Tuesday, June 13, 2017

Summer, and Other Heat Strokes


Summer in Nebraska is good for like a second.  Actually, now that I just wrote that sentence, I realize that summer is not officially here in Nebraska – we’re still in spring, and the temperature is 93 degrees, with a heat index of 102 (and 54% humidity).  Going outside to do anything is basically a punishment for having chosen this state in which to live. 

I love not having a job in the summer, and yet I’m constantly wandering around doing mundane shit when I don’t have to plan curriculum or grade papers or get up early.  I sleep until like 9am, then I make breakfast and take it back to bed with me, so I can watch Netflix and chill (no sex-pun intended).  I just don’t really want to do anything.  It’s a catch-22.  I’m bored, but I’d rather be bored than grade research papers and wade into a sea of hormonal tidal waves at 8:00 every morning. 

But the heat – oh, god – the heat.  With it comes gardening chores and lawn mowing and roughly one million carpenter ants and Japanese beetles eating my flowers and different teenagers marauding in and out of my house and … yeah, you get it.

I’m going to California next month, and I’m pretty sure (just like every other time I’ve been to beach) I’ll cry when the place takes off over the Pacific Ocean and then turns back inland to bring me back to the infinite acres of corn and conservatives. 

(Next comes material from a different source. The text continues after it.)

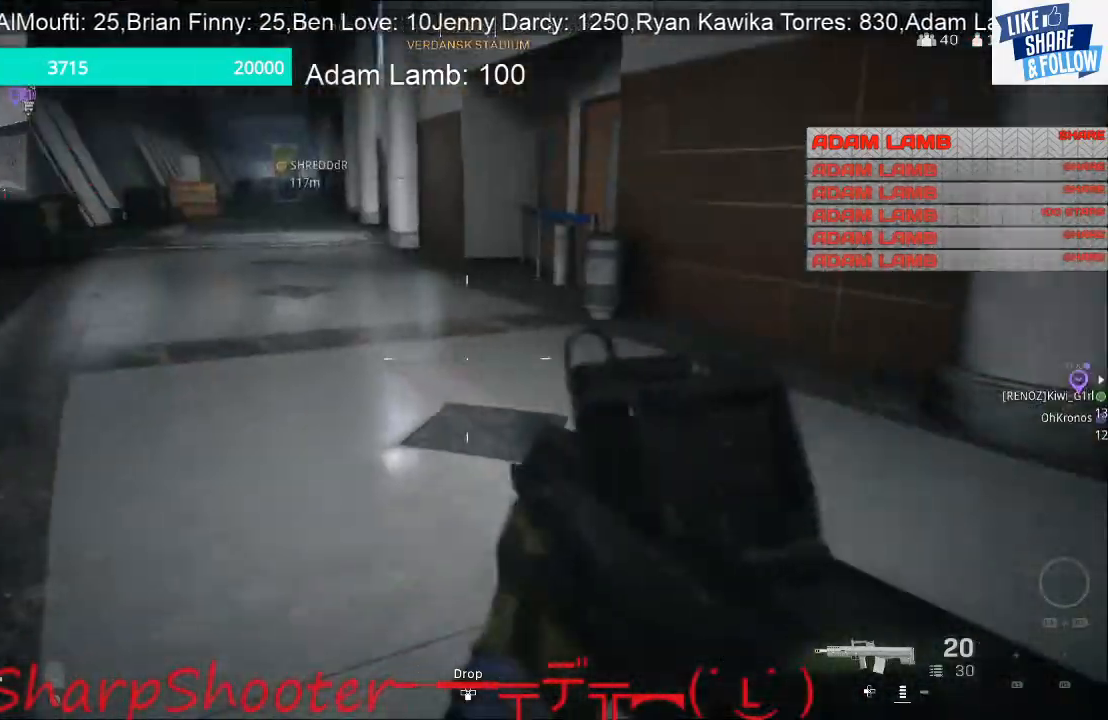
{"buttons": [], "left_stick": "down-right", "right_stick": "right", "events": [[67, "left_stick", "down-right"], [133, "right_stick", "center"], [400, "right_stick", "right"]]}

For now, I’m trying to improve my house, with all the (incredibly) limited ability (and funds) which I have.  New garage door opener, new dishwasher, newly refurnished study.  I also read a couple of books, and now I’m on to Virginia Woolf’s To the Lighthouse.  Jesus, H. Virginia.  No wonder you walked into a river with rocks in your pocket.  Sentences that last for an entire paragraph, and themes that would make any sane person want to choke someone to death. 

I understand your pain, friend.  I wish we could have hung out while you were still alive, though I think I’d rather spend that time with other neurotic messes like Kurt Vonnegut and Hunter S. Thompson and Ernest Hemingway and Chuck Klosterman.  (It’s probably no coincidence that that list consists of only men, because women tend to freak me out with all their gender-specific feeling words.)

Next step:  mastering that fucking Stratocaster in the basement.  Or at least playing it functionally.  I have been lazy.  And what better time to play guitar, when it’s too hot to go outside and my brain is fried from reading fiction from the 1920s?


Thank you, summer, for providing a window in which to play, differently.